---------- Records to process

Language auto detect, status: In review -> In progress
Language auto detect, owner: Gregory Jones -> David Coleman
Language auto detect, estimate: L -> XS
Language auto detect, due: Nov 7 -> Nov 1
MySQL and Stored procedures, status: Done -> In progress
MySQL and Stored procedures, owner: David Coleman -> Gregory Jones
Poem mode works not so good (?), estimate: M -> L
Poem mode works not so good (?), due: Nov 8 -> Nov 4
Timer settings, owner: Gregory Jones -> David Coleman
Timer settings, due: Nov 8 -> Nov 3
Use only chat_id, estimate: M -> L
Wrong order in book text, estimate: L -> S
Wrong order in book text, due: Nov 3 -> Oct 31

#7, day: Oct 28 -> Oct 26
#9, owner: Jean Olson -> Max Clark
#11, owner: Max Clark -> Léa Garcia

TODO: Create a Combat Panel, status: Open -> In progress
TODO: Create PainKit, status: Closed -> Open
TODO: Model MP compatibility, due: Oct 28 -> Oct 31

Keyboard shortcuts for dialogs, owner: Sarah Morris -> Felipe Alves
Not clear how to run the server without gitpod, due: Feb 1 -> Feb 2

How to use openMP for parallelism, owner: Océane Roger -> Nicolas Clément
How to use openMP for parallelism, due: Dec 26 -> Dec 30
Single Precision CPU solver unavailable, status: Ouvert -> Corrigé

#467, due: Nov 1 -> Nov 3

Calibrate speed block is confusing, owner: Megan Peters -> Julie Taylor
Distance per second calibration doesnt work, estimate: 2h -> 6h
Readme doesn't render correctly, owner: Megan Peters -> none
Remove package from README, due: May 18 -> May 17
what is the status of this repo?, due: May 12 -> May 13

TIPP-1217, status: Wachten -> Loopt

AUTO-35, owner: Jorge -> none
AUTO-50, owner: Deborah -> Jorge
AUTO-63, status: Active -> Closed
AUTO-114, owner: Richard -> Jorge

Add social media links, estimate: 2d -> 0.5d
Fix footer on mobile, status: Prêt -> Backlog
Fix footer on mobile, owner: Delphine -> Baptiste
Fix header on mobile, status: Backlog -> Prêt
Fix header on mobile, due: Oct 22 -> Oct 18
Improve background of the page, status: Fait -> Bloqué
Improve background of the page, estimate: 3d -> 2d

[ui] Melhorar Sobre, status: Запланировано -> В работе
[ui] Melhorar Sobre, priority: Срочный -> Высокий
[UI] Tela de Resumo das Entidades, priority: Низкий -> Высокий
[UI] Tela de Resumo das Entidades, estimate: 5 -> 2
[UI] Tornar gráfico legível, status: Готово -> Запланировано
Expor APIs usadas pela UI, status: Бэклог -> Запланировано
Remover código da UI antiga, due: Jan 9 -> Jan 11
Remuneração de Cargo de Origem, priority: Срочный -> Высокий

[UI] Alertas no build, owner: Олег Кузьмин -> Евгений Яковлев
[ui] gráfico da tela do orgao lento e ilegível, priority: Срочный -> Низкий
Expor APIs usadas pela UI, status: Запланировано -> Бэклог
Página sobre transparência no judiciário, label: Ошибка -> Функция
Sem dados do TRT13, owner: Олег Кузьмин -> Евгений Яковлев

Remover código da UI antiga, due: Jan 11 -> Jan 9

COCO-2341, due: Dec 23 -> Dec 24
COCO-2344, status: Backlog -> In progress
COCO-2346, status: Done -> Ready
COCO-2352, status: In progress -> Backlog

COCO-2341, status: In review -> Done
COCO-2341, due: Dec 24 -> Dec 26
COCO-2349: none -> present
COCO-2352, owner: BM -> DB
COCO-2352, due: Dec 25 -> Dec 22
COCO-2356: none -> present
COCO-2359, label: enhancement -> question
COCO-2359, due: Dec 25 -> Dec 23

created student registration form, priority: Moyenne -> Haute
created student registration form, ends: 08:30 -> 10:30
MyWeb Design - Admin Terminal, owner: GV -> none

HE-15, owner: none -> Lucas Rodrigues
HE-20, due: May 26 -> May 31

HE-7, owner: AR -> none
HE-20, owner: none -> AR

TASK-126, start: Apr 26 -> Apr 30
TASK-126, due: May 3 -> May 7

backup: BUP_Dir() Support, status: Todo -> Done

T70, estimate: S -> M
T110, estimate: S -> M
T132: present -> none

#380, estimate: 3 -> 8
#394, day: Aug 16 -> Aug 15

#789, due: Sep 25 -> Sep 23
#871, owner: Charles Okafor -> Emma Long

--------------------

Task description:
All of the entries should be written out again exactly.

Response area:
Language auto detect, status: In review -> In progress
Language auto detect, owner: Gregory Jones -> David Coleman
Language auto detect, estimate: L -> XS
Language auto detect, due: Nov 7 -> Nov 1
MySQL and Stored procedures, status: Done -> In progress
MySQL and Stored procedures, owner: David Coleman -> Gregory Jones
Poem mode works not so good (?), estimate: M -> L
Poem mode works not so good (?), due: Nov 8 -> Nov 4
Timer settings, owner: Gregory Jones -> David Coleman
Timer settings, due: Nov 8 -> Nov 3
Use only chat_id, estimate: M -> L
Wrong order in book text, estimate: L -> S
Wrong order in book text, due: Nov 3 -> Oct 31

#7, day: Oct 28 -> Oct 26
#9, owner: Jean Olson -> Max Clark
#11, owner: Max Clark -> Léa Garcia

TODO: Create a Combat Panel, status: Open -> In progress
TODO: Create PainKit, status: Closed -> Open
TODO: Model MP compatibility, due: Oct 28 -> Oct 31

Keyboard shortcuts for dialogs, owner: Sarah Morris -> Felipe Alves
Not clear how to run the server without gitpod, due: Feb 1 -> Feb 2

How to use openMP for parallelism, owner: Océane Roger -> Nicolas Clément
How to use openMP for parallelism, due: Dec 26 -> Dec 30
Single Precision CPU solver unavailable, status: Ouvert -> Corrigé

#467, due: Nov 1 -> Nov 3

Calibrate speed block is confusing, owner: Megan Peters -> Julie Taylor
Distance per second calibration doesnt work, estimate: 2h -> 6h
Readme doesn't render correctly, owner: Megan Peters -> none
Remove package from README, due: May 18 -> May 17
what is the status of this repo?, due: May 12 -> May 13

TIPP-1217, status: Wachten -> Loopt

AUTO-35, owner: Jorge -> none
AUTO-50, owner: Deborah -> Jorge
AUTO-63, status: Active -> Closed
AUTO-114, owner: Richard -> Jorge

Add social media links, estimate: 2d -> 0.5d
Fix footer on mobile, status: Prêt -> Backlog
Fix footer on mobile, owner: Delphine -> Baptiste
Fix header on mobile, status: Backlog -> Prêt
Fix header on mobile, due: Oct 22 -> Oct 18
Improve background of the page, status: Fait -> Bloqué
Improve background of the page, estimate: 3d -> 2d

[ui] Melhorar Sobre, status: Запланировано -> В работе
[ui] Melhorar Sobre, priority: Срочный -> Высокий
[UI] Tela de Resumo das Entidades, priority: Низкий -> Высокий
[UI] Tela de Resumo das Entidades, estimate: 5 -> 2
[UI] Tornar gráfico legível, status: Готово -> Запланировано
Expor APIs usadas pela UI, status: Бэклог -> Запланировано
Remover código da UI antiga, due: Jan 9 -> Jan 11
Remuneração de Cargo de Origem, priority: Срочный -> Высокий

[UI] Alertas no build, owner: Олег Кузьмин -> Евгений Яковлев
[ui] gráfico da tela do orgao lento e ilegível, priority: Срочный -> Низкий
Expor APIs usadas pela UI, status: Запланировано -> Бэклог
Página sobre transparência no judiciário, label: Ошибка -> Функция
Sem dados do TRT13, owner: Олег Кузьмин -> Евгений Яковлев

Remover código da UI antiga, due: Jan 11 -> Jan 9

COCO-2341, due: Dec 23 -> Dec 24
COCO-2344, status: Backlog -> In progress
COCO-2346, status: Done -> Ready
COCO-2352, status: In progress -> Backlog

COCO-2341, status: In review -> Done
COCO-2341, due: Dec 24 -> Dec 26
COCO-2349: none -> present
COCO-2352, owner: BM -> DB
COCO-2352, due: Dec 25 -> Dec 22
COCO-2356: none -> present
COCO-2359, label: enhancement -> question
COCO-2359, due: Dec 25 -> Dec 23

created student registration form, priority: Moyenne -> Haute
created student registration form, ends: 08:30 -> 10:30
MyWeb Design - Admin Terminal, owner: GV -> none

HE-15, owner: none -> Lucas Rodrigues
HE-20, due: May 26 -> May 31

HE-7, owner: AR -> none
HE-20, owner: none -> AR

TASK-126, start: Apr 26 -> Apr 30
TASK-126, due: May 3 -> May 7

backup: BUP_Dir() Support, status: Todo -> Done

T70, estimate: S -> M
T110, estimate: S -> M
T132: present -> none

#380, estimate: 3 -> 8
#394, day: Aug 16 -> Aug 15

#789, due: Sep 25 -> Sep 23
#871, owner: Charles Okafor -> Emma Long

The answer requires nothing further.